We sold our family farm, I received $216K. I paid off credit cards and bills, I put money into my house..new roof, window, siding and gutter. I put 40k aside for taxes. Is that enough? Should I pay down my mortage. I would like to lower my payments or invest in a retirement found. I am 54.

Terry Says:  First, good for you  for being in such good financial shape.  As long as you’re still working, you can use the deduction for the mortgage interest. But you might want to refinance to a 15 year fixed rate loan while rates are still low.  That will require a larger monthly payment, but your home will be paid in full much sooner.  In fact, I think most people today will hope they can work until at least age 70 to live a successful retirement.  So that timing would be great.
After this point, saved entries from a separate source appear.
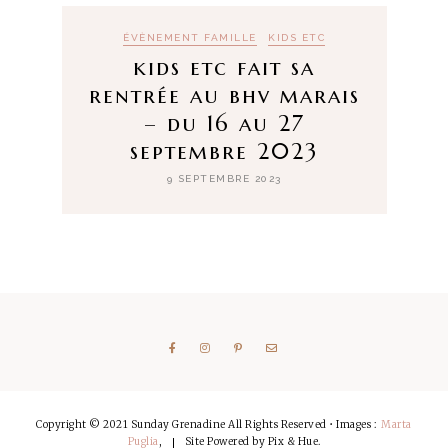
ÉVÈNEMENT FAMILLE
KIDS ETC
kids etc fait sa
rentrée au bhv marais
– du 16 au 27
septembre 2023
9 SEPTEMBRE 2023
Copyright © 2021 Sunday Grenadine All Rights Reserved • Images :
Marta
Puglia
,
Site Powered by
Pix & Hue.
I don’t know whether you have other retirement savings, but would suggest you might want to open a Roth (after-tax) IRA at Vanguard or Fidelity.  You can contribute  up to $6500 in both 2025 and 2016 — but the money must come from earned income (salary or wages), not from investment income.  (And you can make that full contribution if your income is less than about $117,000.)  You don’t say whether you are now working outside the farm, earning a salary.  But if you do work for a company that matches retirement plan contributions in a 40l(k) plan, that would be the place to start.

And you need to consult a tax advisor to find out what your tax liability is likely to be on the sale of the farm (depends whether you inherited it and have a new, higher cost basis — or whether your family has a huge capital gain from the original purchase).   Act quickly — before year-end.   If you do have a tax liability due next April, there may be some other tax-saving steps you can take before year-end.